= Taabeta Teakai =

Women government ministers of Kiribati

Taabeta Teakai is the Minister of Employment and Human Resources in Kiribati. She was the only female member of the government appointed in 2020.

==Political career==
In the April 2020 elections Teakai was one of four women elected out of 45 members of Maneaba ni Maungatabu, the House of Assembly of Kiribati, the highest number of women represented in parliament until then. During the first round of voting in the South Tarawa constituency she polled second but was first after the second ballot. Three members were elected from this constituency. It was the first time Teakai had been elected.

As Minister of Employment and Human Resources, Teakai was sworn in on 2 July 2020. On that day she announced that she was setting a number of targets for completion within 100 days. On 10 October 2020, after 100 days, she announced that the ministry had successfully developed a Labour Market Database and an Overseas Employment Database. This is important for Kiribati, where many citizens work overseas, particularly in the shipping industry. Teakai also announced that steps had been taken to ensure compliance with the Occupational Health and Safety Act and the Employment and Industrial Relations Act. Finally, the ministry had developed a new logo.

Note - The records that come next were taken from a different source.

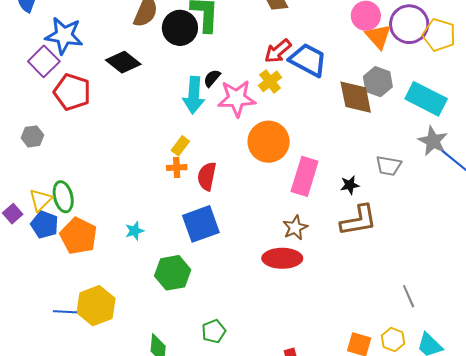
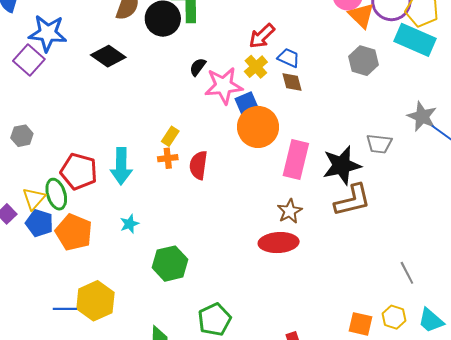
blue trapezoid: (308, 60) -> (289, 58), moved, size x0.6
red pentagon: (72, 92) -> (79, 171), moved
cyan arrow: (194, 95) -> (121, 166), moved
brown diamond: (356, 97) -> (292, 82), moved, size x0.6
cyan rectangle: (426, 99) -> (415, 40), moved
black star: (350, 185) -> (342, 165), size x2.0
blue square: (201, 224) -> (247, 103), moved, size x0.6
green pentagon: (214, 331) -> (214, 320), size x1.4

The major problem faced by Teakai in her first year as a minister was the repatriation of seafarers from Kiribati, who were unable to return home because of COVID-19 and the decision of Kiribati to close its borders. With scheduled direct flights to only a few neighbouring countries, Kiribati was trying to arrange repatriation through countries without COVID. This became more complicated when there was an outbreak in Fiji and 165 seafarers were stuck in a hotel in Nadi, waiting to be allowed home.